## 抽出テキスト
--
仕事を行う際の目的意識の持ち方について

今回ですが、先生方の身近な存在であるコメディカルの方々の働き方や転職に関する内容についてご案内させて頂きたいと思います。
先生方にも通じる部分があるかもしれませんので、少しでも参考にして頂ければ幸いです。

先日、以前より交流がある製薬系の企業の人事担当者とお話をさせて頂く機会がありました。
この方が勤務している会社ですが、治験施設支援機関(SMO)と呼ばれる企業になっており、業務内容としては製薬メーカーが新薬を開発する際に行う治験実施を支援する企業になっております。
こういった企業で勤務している主なメンバーの一つに治験コーディネーター(CRC)という職種が存在しているのですが、この企業ではCRCの採用について様々な問題を抱えており、その内容について共有させて頂いた時のお話になります。

CRCという仕事ですが、医療機関の中で治験に参加する被験者や治験責任医師と医学的な専門用語などを交えたやり取りをしたり、カルテを閲覧したりする事もあって医学に関する知識や医療現場に精通している人が求められており、主に看護師や薬剤師、臨床検査技師などの医療系の資格を持っている人が適任者として採用される事が多くなっております。
こういった資格をお持ちの方々の多くが、元々は臨床現場にて病気で苦しんでいる患者を救う事を第一の目的として働いていた方々になる訳ですが、CRCとして採用された方々はSMOという企業の一員として利益を追求する事を第一目的とした勤務して頂く事になるため、医療機関とは全く違った環境の中で勤務をして頂く事になるのです。

ここでCRCの方々はある壁にぶち当たる事になるようなのです。
それは「仕事を行う際の目的意識」という事になります。
臨床現場で勤務していた際には目の前で苦しんでいる患者を救う事が目的であったのに対し、企業で働く際に求められる事は第一に「利益追求」という事になります。
CRCになった当初は、新薬を開発して新薬を待ち望む患者の手助けがしたいとの思いがあったにも関わらず、実際に行っている仕事は企業の利益追求のために仕事をさせられているというような感覚に陥ってしまうのです。
これがきっかけで直ぐに退職してしまう人も多いようで、企業の人事担当者としては退職者を少なくするためには、どういった事をすべきなのか、頭を悩ませているという事になるのです。

そこで色々と策を考えた結果、人事担当者がCRCに対してある提案を行ったところ退職者が少なくなったようなのです。
--
## 対象データ
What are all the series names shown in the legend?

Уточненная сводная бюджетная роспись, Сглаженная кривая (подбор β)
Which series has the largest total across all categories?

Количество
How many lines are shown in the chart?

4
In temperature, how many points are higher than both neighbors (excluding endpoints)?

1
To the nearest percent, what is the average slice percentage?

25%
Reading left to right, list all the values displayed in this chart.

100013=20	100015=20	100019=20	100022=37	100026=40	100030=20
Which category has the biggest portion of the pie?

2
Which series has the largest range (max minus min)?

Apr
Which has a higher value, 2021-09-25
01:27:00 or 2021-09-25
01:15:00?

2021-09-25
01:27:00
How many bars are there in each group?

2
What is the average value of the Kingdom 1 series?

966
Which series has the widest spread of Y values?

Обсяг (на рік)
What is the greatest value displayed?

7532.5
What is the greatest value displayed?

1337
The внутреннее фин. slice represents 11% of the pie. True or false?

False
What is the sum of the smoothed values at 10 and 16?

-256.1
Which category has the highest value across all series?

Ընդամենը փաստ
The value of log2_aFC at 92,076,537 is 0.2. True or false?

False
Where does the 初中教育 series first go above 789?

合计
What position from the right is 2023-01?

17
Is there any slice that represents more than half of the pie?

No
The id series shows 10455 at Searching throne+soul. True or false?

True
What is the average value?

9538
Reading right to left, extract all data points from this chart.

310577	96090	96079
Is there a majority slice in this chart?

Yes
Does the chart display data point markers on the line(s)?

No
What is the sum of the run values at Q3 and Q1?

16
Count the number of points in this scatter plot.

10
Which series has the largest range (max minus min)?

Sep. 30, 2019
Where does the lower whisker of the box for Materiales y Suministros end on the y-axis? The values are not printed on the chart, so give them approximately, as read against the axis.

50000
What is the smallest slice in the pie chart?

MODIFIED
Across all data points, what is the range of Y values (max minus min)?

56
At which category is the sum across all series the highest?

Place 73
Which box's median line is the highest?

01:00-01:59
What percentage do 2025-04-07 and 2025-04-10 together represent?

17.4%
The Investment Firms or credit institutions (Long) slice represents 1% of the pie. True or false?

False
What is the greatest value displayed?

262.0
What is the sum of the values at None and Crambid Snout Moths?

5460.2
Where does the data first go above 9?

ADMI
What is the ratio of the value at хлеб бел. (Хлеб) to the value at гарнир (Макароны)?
--
## 取り組む作業
抽出テキストのうち、「それは「仕事を行う際の目的意識」という事になります。」を含む語句で始まり「が少なくなったようなのです。」で終わる部分を、「退職者」を「離職者」に入れ替えて書き直してください。 抽出テキストに書かれている内容だけを手がかりにしてください。

## 記述回答
それは「仕事を行う際の目的意識」という事になります。
臨床現場で勤務していた際には目の前で苦しんでいる患者を救う事が目的であったのに対し、企業で働く際に求められる事は第一に「利益追求」という事になります。
CRCになった当初は、新薬を開発して新薬を待ち望む患者の手助けがしたいとの思いがあったにも関わらず、実際に行っている仕事は企業の利益追求のために仕事をさせられているというような感覚に陥ってしまうのです。
これがきっかけで直ぐに退職してしまう人も多いようで、企業の人事担当者としては離職者を少なくするためには、どういった事をすべきなのか、頭を悩ませているという事になるのです。

そこで色々と策を考えた結果、人事担当者がCRCに対してある提案を行ったところ離職者が少なくなったようなのです。